Speaker: Sumit Gulwani

Abstract

Programming by Examples (PBE) involves synthesizing intended programs in an underlying domain-specific language (DSL) from example-based specifications. PBE is set to revolutionize the programming experience for both developers and end users. It can provide a 10-100x productivity increase for developers in some task domains, and can enable computer users, 99% of whom are non-programmers, to create small scripts to automate repetitive tasks. Two killer applications for this technology include data wrangling (an activity where data scientists today spend 80% time) and code refactoring (an activity where developers spend up to 40% time in a typical application migration scenario).

We will discuss some principles behind designing useful DSLs for program synthesis. A key technical challenge in PBE is to search for programs in the underlying DSL that are consistent with the examples provided by the user. We will discuss a divide-and-conquer based search paradigm that inductively reduces the problem of synthesizing a program with a certain top-level operator to simpler synthesis problems over its sub-programs by leveraging the operator's inverse semantics. Another challenge in PBE is to resolve the ambiguity in the example-based specification. We will discuss two complementary approaches: (a) ranking techniques that can pick an intended program from among those that satisfy the specification, and (b) active-learning based user interaction models. The various concepts will be illustrated using Flash Fill, FlashExtract, and FlashRelate---PBE technologies for data manipulation domains. The Microsoft PROSE SDK allows easy construction of such technologies. We will do a hands-on exercise that will involve building a synthesizer for a small part of the Flash Fill DSL using the PROSE framework.
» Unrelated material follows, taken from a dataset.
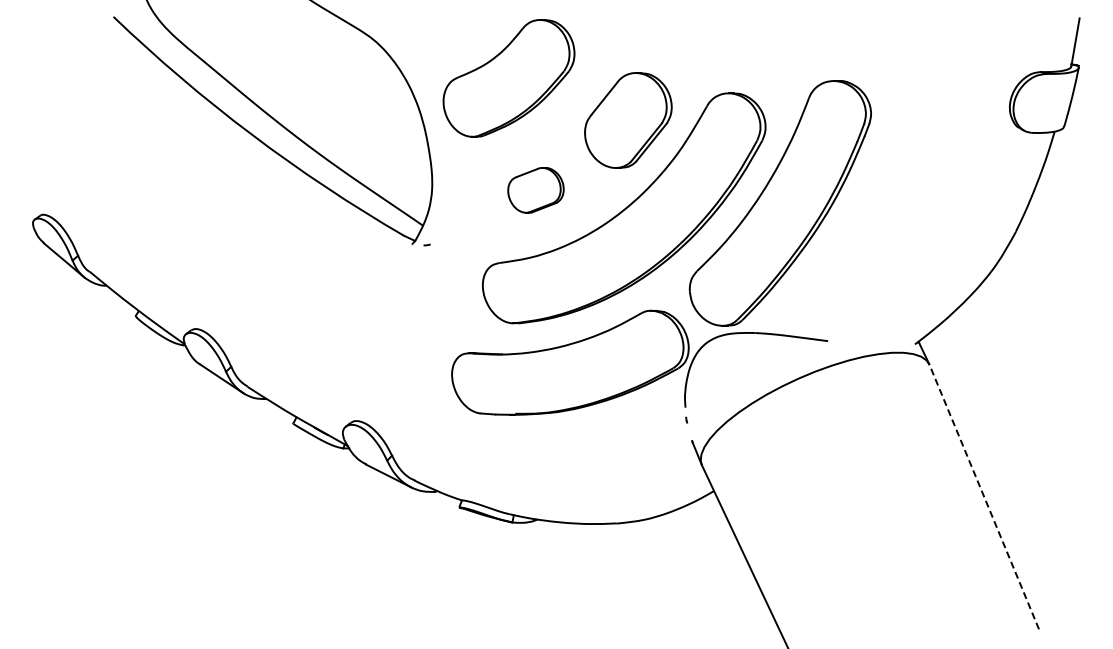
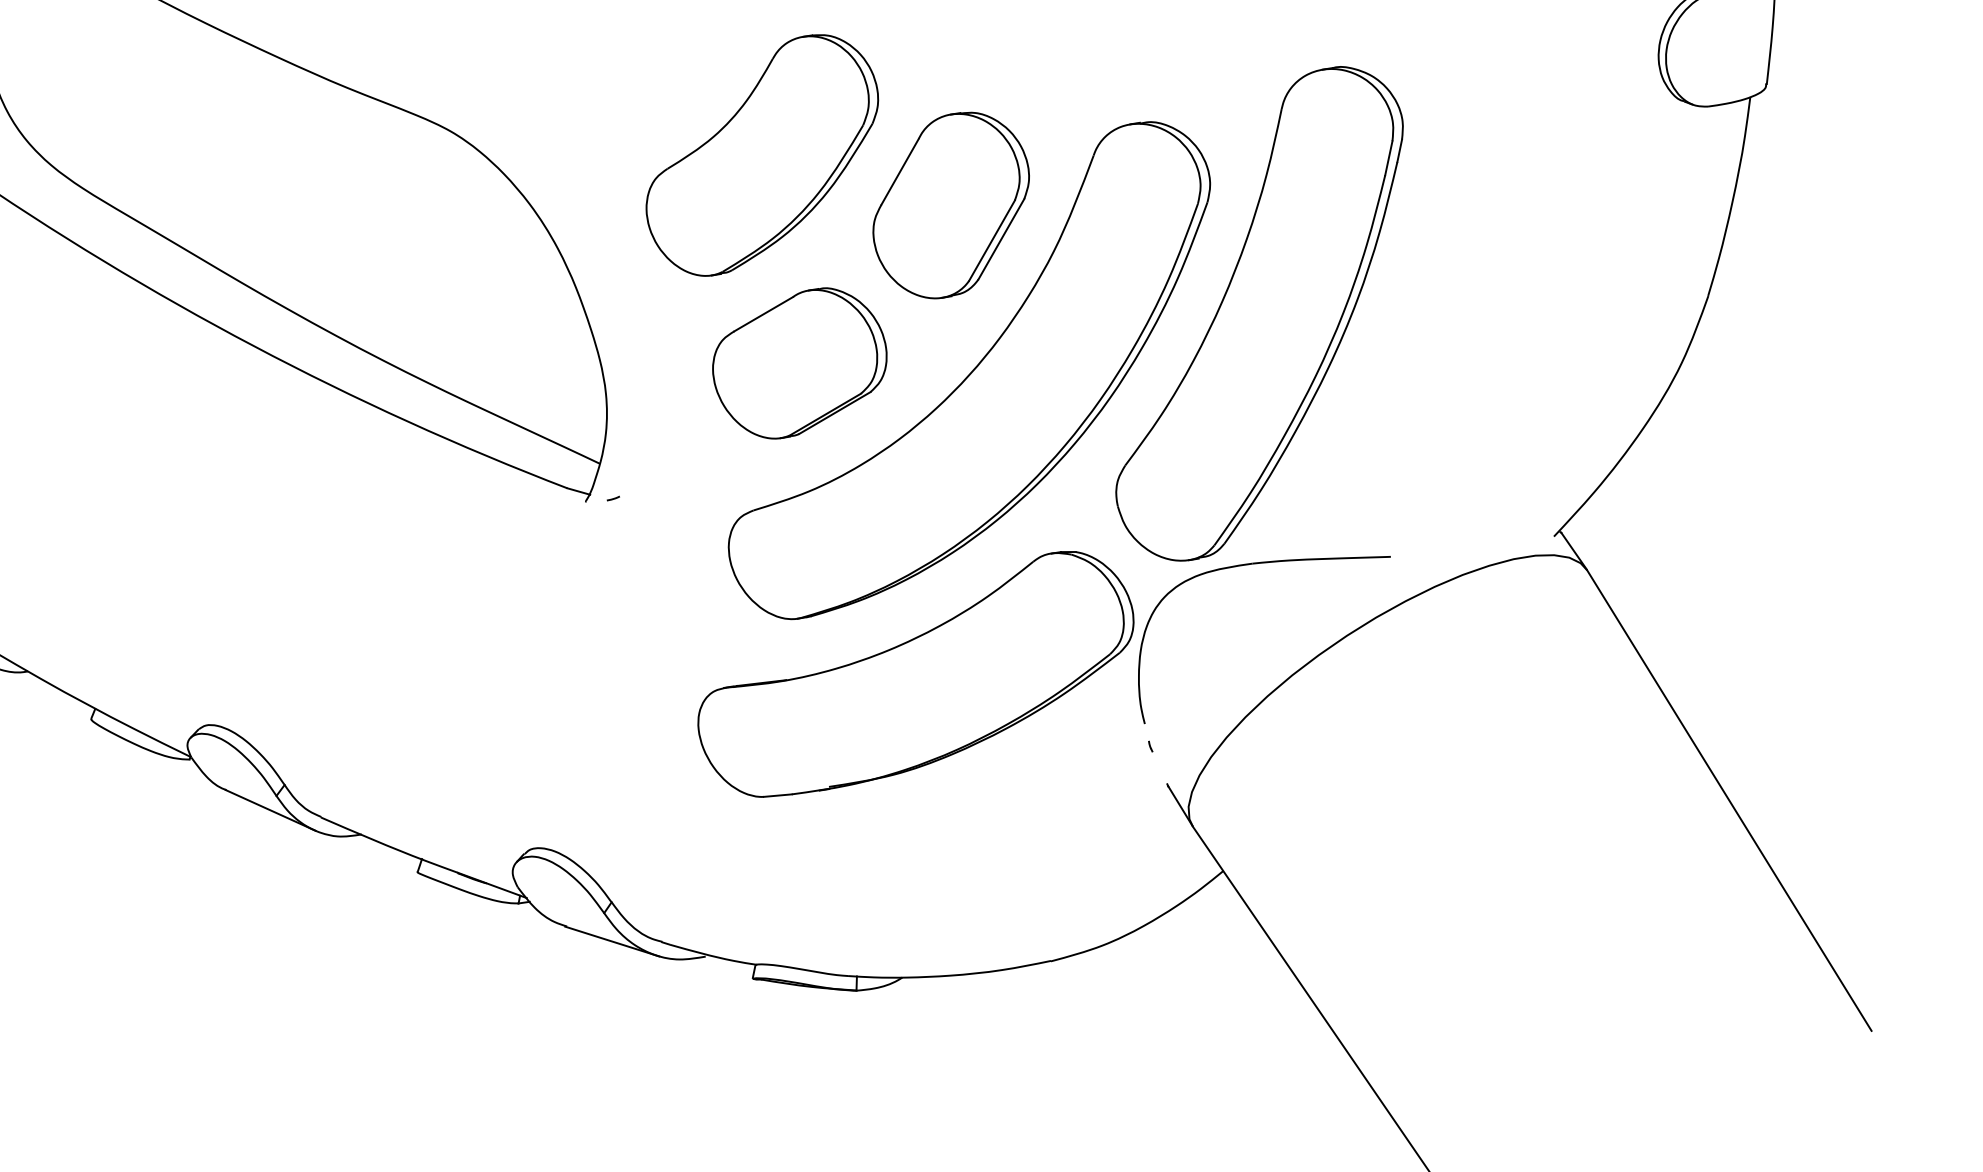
part: (508, 78) -> (761, 155), moved
part: (535, 190) -> (799, 364), size x1.67
line: (984, 496) -> (1729, 799), dashed -> solid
We will also discuss some related topics including: (a) programming by natural language, and (b) applications in intelligent tutoring systems including feedback generation and problem generation.

Bio

Sumit Gulwani is a Research manager at Microsoft, leading the PROSE research and engineering team that develops APIs for program synthesis and incorporates them into real products. He is the inventor of the Flash Fill feature in Microsoft Excel used by hundreds of millions of people. He has published 110+ papers in top-tier conferences/journals across multiple computer science areas, and delivered 40+ keynotes/invited talks at various forums. He was awarded the ACM SIGPLAN Robin Milner Young Researcher Award in 2014 for his pioneering contributions to end-user programming and intelligent tutoring systems. He obtained his PhD in Computer Science from UC-Berkeley in 2005, and was awarded the ACM SIGPLAN Outstanding Doctoral Dissertation Award. He obtained his BTech in Computer Science and Engineering from IIT Kanpur in 2000, and was awarded the President’s Gold Medal.